On the other hand, TUs can consolidate other demands. Therefore, they also represent a capacity for transportation, like freight documents. While a FU represents a single transportation demand, the TU can represent a set of transportation demands that can even have different source and destination locations. For example, a trailer is moved from location A to B to C, delivering three FUs: the first from A to B, the second from A to C, and the third from B to C. In general, TUs provide a lot of modeling capabilities but that requires more planning decisions and adds planning complexity. Therefore, we recommend avoiding using TUs if your business can be modeled without them.
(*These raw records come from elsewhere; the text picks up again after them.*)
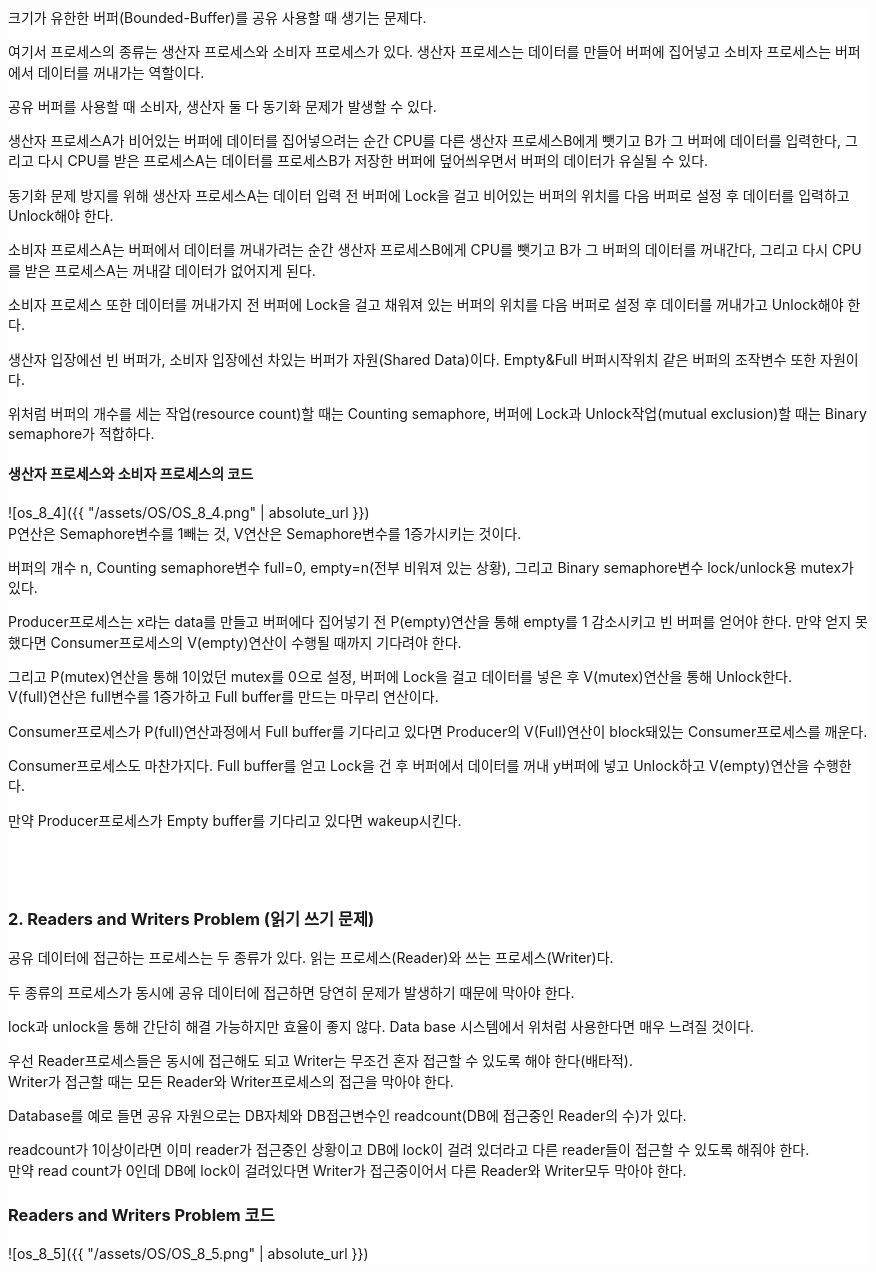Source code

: 크기가 유한한 버퍼(Bounded-Buffer)를 공유 사용할 때 생기는 문제다.  

여기서 프로세스의 종류는 생산자 프로세스와 소비자 프로세스가 있다. 생산자 프로세스는 데이터를 만들어 버퍼에 집어넣고 소비자 프로세스는 버퍼에서 데이터를 꺼내가는 역할이다.  

공유 버퍼를 사용할 때 소비자, 생산자 둘 다 동기화 문제가 발생할 수 있다.  

생산자 프로세스A가 비어있는 버퍼에 데이터를 집어넣으려는 순간 CPU를 다른 생산자 프로세스B에게 뺏기고 B가 그 버퍼에 데이터를 입력한다, 그리고 다시 CPU를 받은 프로세스A는 데이터를 프로세스B가 저장한 버퍼에 덮어씌우면서 버퍼의 데이터가 유실될 수 있다.  

동기화 문제 방지를 위해 생산자 프로세스A는 데이터 입력 전 버퍼에 Lock을 걸고 비어있는 버퍼의 위치를 다음 버퍼로 설정 후 데이터를 입력하고 Unlock해야 한다.  

소비자 프로세스A는 버퍼에서 데이터를 꺼내가려는 순간 생산자 프로세스B에게 CPU를 뺏기고 B가 그 버퍼의 데이터를 꺼내간다, 그리고 다시 CPU를 받은 프로세스A는 꺼내갈 데이터가 없어지게 된다.  

소비자 프로세스 또한 데이터를 꺼내가지 전 버퍼에 Lock을 걸고 채워져 있는 버퍼의 위치를 다음 버퍼로 설정 후 데이터를 꺼내가고 Unlock해야 한다.  

생산자 입장에선 빈 버퍼가, 소비자 입장에선 차있는 버퍼가 자원(Shared Data)이다. Empty&Full 버퍼시작위치 같은 버퍼의 조작변수 또한 자원이다.  

위처럼 버퍼의 개수를 세는 작업(resource count)할 때는 Counting semaphore, 버퍼에 Lock과 Unlock작업(mutual exclusion)할 때는 Binary semaphore가 적합하다.
<br>
#### 생산자 프로세스와 소비자 프로세스의 코드
![os_8_4]({{ "/assets/OS/OS_8_4.png" | absolute_url }})   
P연산은 Semaphore변수를 1빼는 것, V연산은 Semaphore변수를 1증가시키는 것이다.  

버퍼의 개수 n, Counting semaphore변수 full=0, empty=n(전부 비워져 있는 상황), 그리고 Binary semaphore변수 lock/unlock용 mutex가 있다.  

Producer프로세스는 x라는 data를 만들고 버퍼에다 집어넣기 전 P(empty)연산을 통해 empty를 1 감소시키고 빈 버퍼를 얻어야 한다. 만약 얻지 못했다면 Consumer프로세스의 V(empty)연산이 수행될 때까지 기다려야 한다.  

그리고 P(mutex)연산을 통해 1이었던 mutex를 0으로 설정, 버퍼에 Lock을 걸고 데이터를 넣은 후 V(mutex)연산을 통해 Unlock한다.  
V(full)연산은 full변수를 1증가하고 Full buffer를 만드는 마무리 연산이다.  
 
Consumer프로세스가 P(full)연산과정에서 Full buffer를 기다리고 있다면 Producer의 V(Full)연산이 block돼있는 Consumer프로세스를 깨운다.  

Consumer프로세스도 마찬가지다. Full buffer를 얻고 Lock을 건 후 버퍼에서 데이터를 꺼내 y버퍼에 넣고 Unlock하고 V(empty)연산을 수행한다.  

만약 Producer프로세스가 Empty buffer를 기다리고 있다면 wakeup시킨다.

<br><br>
### 2. Readers and Writers Problem (읽기 쓰기 문제)
공유 데이터에 접근하는 프로세스는 두 종류가 있다. 읽는 프로세스(Reader)와 쓰는 프로세스(Writer)다.   

두 종류의 프로세스가 동시에 공유 데이터에 접근하면 당연히 문제가 발생하기 때문에 막아야 한다.  

lock과 unlock을 통해 간단히 해결 가능하지만 효율이 좋지 않다. Data base 시스템에서 위처럼 사용한다면 매우 느려질 것이다.  

우선 Reader프로세스들은 동시에 접근해도 되고 Writer는 무조건 혼자 접근할 수 있도록 해야 한다(배타적).  
Writer가 접근할 때는 모든 Reader와 Writer프로세스의 접근을 막아야 한다.  

Database를 예로 들면 공유 자원으로는 DB자체와 DB접근변수인 readcount(DB에 접근중인 Reader의 수)가 있다.  

readcount가 1이상이라면 이미 reader가 접근중인 상황이고 DB에 lock이 걸려 있더라고 다른 reader들이 접근할 수 있도록 해줘야 한다.  
만약 read count가 0인데 DB에 lock이 걸려있다면 Writer가 접근중이어서 다른 Reader와 Writer모두 막아야 한다.
<br>
### Readers and Writers Problem 코드
![os_8_5]({{ "/assets/OS/OS_8_5.png" | absolute_url }})   
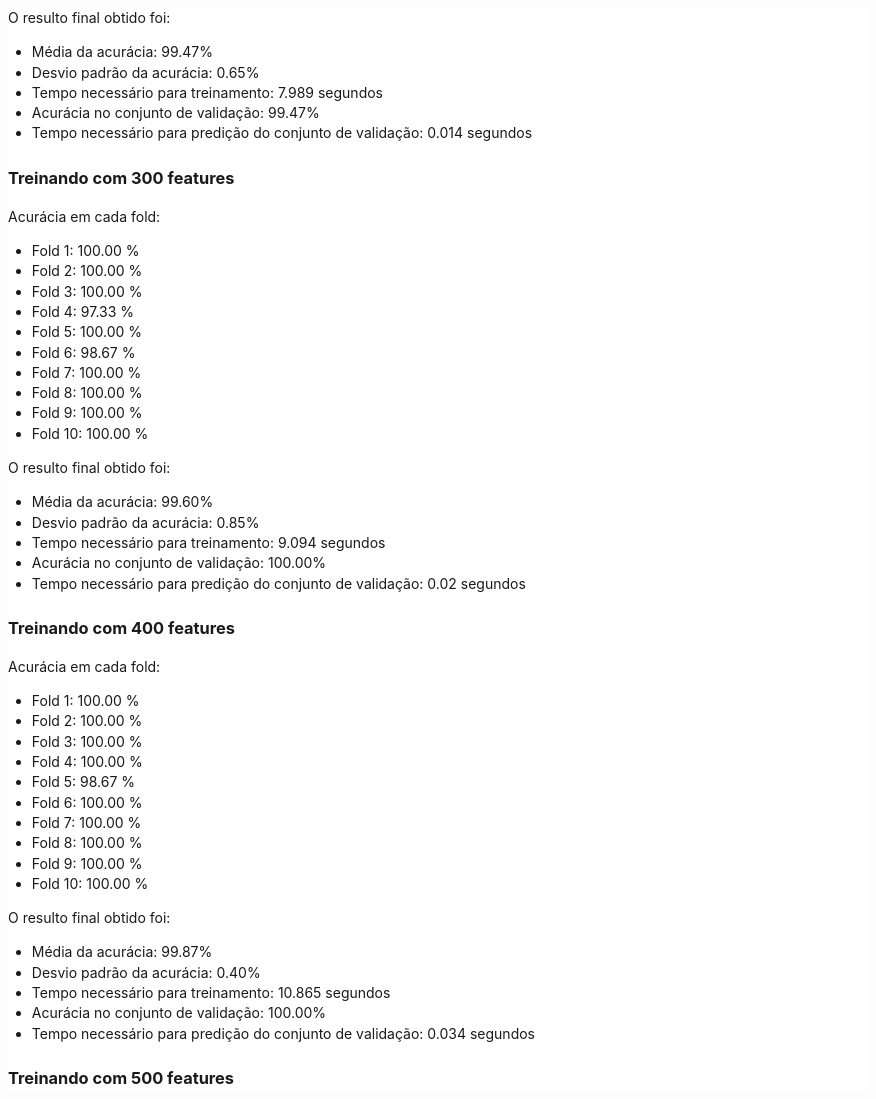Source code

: O resulto final obtido foi:

- Média da acurácia: 99.47%
- Desvio padrão da acurácia: 0.65%
- Tempo necessário para treinamento: 7.989 segundos
- Acurácia no conjunto de validação: 99.47%
- Tempo necessário para predição do conjunto de validação: 0.014 segundos

### Treinando com 300 features

Acurácia em cada fold:

- Fold 1: 100.00 %
- Fold 2: 100.00 %
- Fold 3: 100.00 %
- Fold 4:  97.33 %
- Fold 5: 100.00 %
- Fold 6:  98.67 %
- Fold 7: 100.00 %
- Fold 8: 100.00 %
- Fold 9: 100.00 %
- Fold 10: 100.00 %

O resulto final obtido foi:

- Média da acurácia: 99.60%
- Desvio padrão da acurácia: 0.85%
- Tempo necessário para treinamento: 9.094 segundos
- Acurácia no conjunto de validação: 100.00%
- Tempo necessário para predição do conjunto de validação: 0.02 segundos

### Treinando com 400 features

Acurácia em cada fold:

- Fold 1: 100.00 %
- Fold 2: 100.00 %
- Fold 3: 100.00 %
- Fold 4: 100.00 %
- Fold 5:  98.67 %
- Fold 6: 100.00 %
- Fold 7: 100.00 %
- Fold 8: 100.00 %
- Fold 9: 100.00 %
- Fold 10: 100.00 %

O resulto final obtido foi:

- Média da acurácia: 99.87%
- Desvio padrão da acurácia: 0.40%
- Tempo necessário para treinamento: 10.865 segundos
- Acurácia no conjunto de validação: 100.00%
- Tempo necessário para predição do conjunto de validação: 0.034 segundos

### Treinando com 500 features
For many transportation scenarios, using TUs is mandatory because it is the only feasible way to model your business.
Ways to Create TUs
There are many ways to create TUs:
- Manual planning can be done in the transportation cockpit, as described in Section.
- The VSR optimizer can create trailer units and railcar units based on freight units, container units, and package units.
- Load consolidation can create trailer units and container units based on freight units and package units.
- Package units of linear distribution type can be extracted out of road freight orders.
- FUB can create trailer units, railcar units, container units, and package units, but these TUs represent pure demand documents and do not allow consolidation.
Configuring TUs
Each TU has a specific type, which you can maintain in Customizing by following the menu path Transportation Management→Planning→Transportation Unit→Define Transportation Unit.
Within the TU type, you configure the most important settings for the TU. For example, you use the TU category to indicate whether you want to create the TU type for a trailer, a railcar, a container, or a package. When you then create the related business document (for example, a trailer unit), the system offers you only the relevant TUs.
Document Structure with Transportation Units

Document Structure with Transportation Units: An Explanation
The following table provides explanatory information about the preceding figure.
| Transportation Order | Structure |
|---|---|
| Trailer TU 1 |
|
| Mover FO 1 | Covers 1 TU stage |
| Mover FO 2 | Covers 2 TU stages |
For truck and trailer scenarios, you have to configure freight order types and TU types.